Once every line in the data below has been checked for "bottom", give the number of lines that hold it, and only that.

━━━ MATERIAL PROVIDED

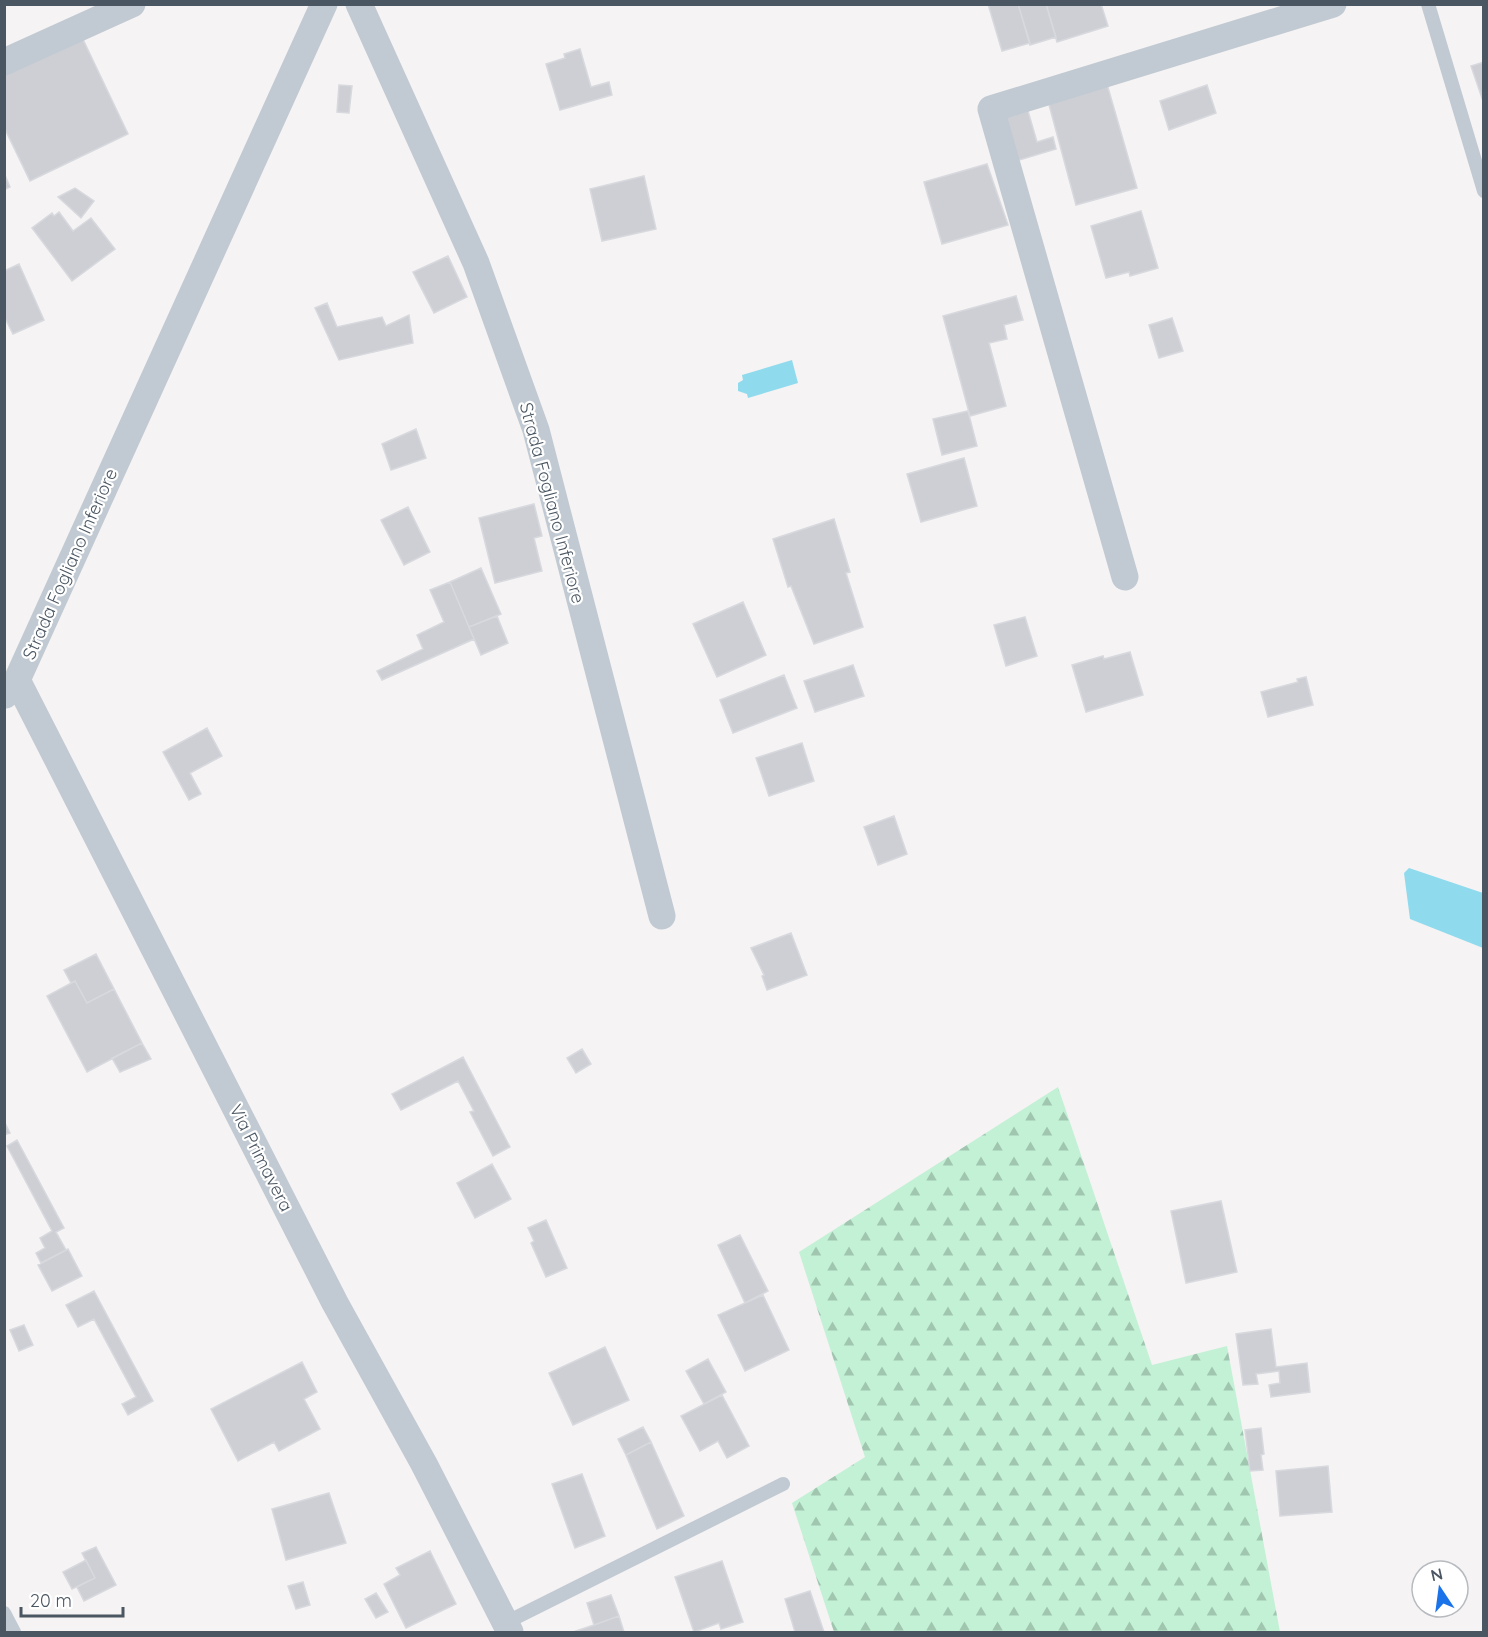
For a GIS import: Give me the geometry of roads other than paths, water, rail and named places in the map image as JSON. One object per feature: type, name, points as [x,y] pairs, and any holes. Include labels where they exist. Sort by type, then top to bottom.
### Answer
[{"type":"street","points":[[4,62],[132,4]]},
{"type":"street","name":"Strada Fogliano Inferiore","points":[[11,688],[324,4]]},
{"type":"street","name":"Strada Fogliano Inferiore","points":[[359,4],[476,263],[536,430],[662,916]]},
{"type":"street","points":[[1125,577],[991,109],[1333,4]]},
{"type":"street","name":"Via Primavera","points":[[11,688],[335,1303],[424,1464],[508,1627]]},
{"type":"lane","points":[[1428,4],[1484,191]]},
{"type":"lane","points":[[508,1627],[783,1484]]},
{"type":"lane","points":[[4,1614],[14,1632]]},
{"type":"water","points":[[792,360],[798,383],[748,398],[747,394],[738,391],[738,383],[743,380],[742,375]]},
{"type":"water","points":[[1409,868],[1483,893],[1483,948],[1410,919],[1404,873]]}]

━━━━━━
━━━ MATERIAL PROVIDED

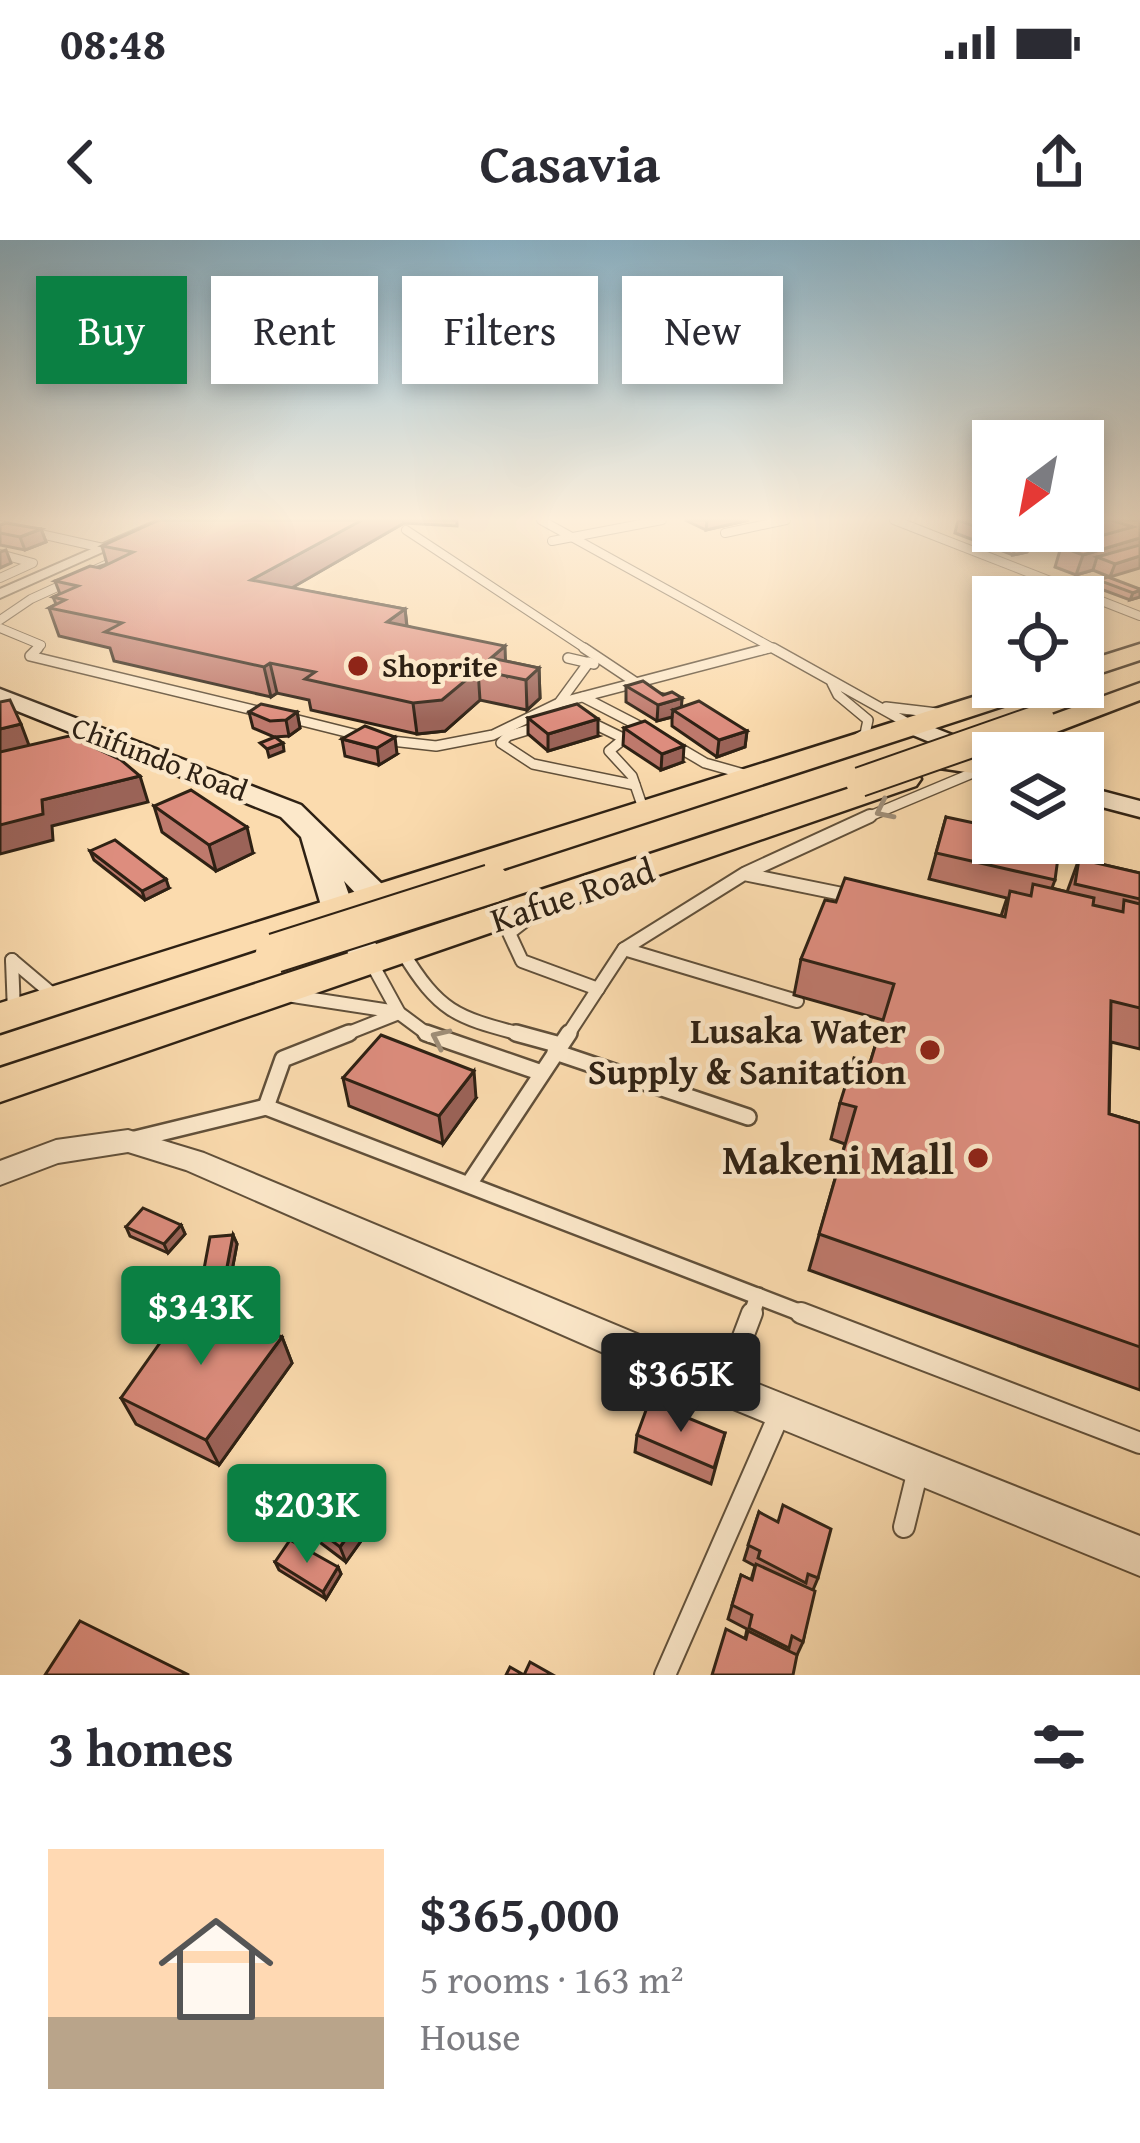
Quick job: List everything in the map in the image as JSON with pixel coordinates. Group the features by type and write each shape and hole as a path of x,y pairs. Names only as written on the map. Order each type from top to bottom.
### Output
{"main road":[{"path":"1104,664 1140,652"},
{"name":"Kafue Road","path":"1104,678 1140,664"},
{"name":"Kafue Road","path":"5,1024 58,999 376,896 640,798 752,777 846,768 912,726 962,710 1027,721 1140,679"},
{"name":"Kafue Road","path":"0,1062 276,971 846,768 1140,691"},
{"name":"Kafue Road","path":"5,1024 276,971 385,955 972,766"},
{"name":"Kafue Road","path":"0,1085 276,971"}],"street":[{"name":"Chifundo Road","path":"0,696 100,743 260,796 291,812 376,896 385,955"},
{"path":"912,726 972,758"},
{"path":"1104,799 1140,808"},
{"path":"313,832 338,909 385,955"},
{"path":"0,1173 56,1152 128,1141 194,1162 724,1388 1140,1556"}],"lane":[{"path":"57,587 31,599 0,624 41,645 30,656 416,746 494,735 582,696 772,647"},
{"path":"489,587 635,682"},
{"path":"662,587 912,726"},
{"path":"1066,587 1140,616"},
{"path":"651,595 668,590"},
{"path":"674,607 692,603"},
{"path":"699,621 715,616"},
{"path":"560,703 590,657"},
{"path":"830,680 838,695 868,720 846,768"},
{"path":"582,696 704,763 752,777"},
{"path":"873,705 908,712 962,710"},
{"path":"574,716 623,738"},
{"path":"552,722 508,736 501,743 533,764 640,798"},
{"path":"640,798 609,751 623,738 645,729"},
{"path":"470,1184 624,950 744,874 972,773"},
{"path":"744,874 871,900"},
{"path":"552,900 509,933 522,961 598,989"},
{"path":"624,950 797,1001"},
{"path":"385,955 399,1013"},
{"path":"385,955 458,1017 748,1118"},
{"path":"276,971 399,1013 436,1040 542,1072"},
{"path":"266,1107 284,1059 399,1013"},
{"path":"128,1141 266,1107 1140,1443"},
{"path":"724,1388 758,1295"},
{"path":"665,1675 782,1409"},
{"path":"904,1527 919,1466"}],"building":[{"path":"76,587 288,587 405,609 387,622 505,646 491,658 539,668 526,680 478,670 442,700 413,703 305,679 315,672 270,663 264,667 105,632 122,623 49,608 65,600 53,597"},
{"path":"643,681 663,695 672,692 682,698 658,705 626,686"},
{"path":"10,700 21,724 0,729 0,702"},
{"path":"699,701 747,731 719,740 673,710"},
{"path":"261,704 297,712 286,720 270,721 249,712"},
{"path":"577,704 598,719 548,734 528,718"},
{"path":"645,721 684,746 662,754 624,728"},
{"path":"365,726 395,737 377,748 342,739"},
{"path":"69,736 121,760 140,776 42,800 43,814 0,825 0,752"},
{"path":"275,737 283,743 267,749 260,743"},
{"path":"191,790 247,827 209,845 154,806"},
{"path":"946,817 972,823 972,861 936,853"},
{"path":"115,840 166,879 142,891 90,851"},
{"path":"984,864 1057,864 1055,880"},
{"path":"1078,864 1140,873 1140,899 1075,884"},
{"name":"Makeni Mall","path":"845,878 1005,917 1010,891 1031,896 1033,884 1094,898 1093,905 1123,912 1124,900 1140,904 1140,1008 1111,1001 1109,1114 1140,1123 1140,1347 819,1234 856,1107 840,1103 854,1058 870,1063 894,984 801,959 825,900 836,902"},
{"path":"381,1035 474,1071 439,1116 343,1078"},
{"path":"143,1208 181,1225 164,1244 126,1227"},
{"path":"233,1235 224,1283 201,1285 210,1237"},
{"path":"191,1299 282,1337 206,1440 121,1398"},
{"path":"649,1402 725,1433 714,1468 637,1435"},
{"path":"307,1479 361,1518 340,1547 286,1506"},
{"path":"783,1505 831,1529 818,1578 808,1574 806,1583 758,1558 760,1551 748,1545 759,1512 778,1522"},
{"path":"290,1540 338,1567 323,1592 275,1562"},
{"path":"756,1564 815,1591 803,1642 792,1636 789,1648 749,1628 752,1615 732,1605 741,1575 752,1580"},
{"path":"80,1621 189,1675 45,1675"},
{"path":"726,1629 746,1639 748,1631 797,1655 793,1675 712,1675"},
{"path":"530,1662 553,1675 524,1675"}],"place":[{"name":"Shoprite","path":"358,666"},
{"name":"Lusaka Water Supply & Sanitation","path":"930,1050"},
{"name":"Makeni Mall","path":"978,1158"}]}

━━━━━━

= REPLY TO THE EXERCISE =
2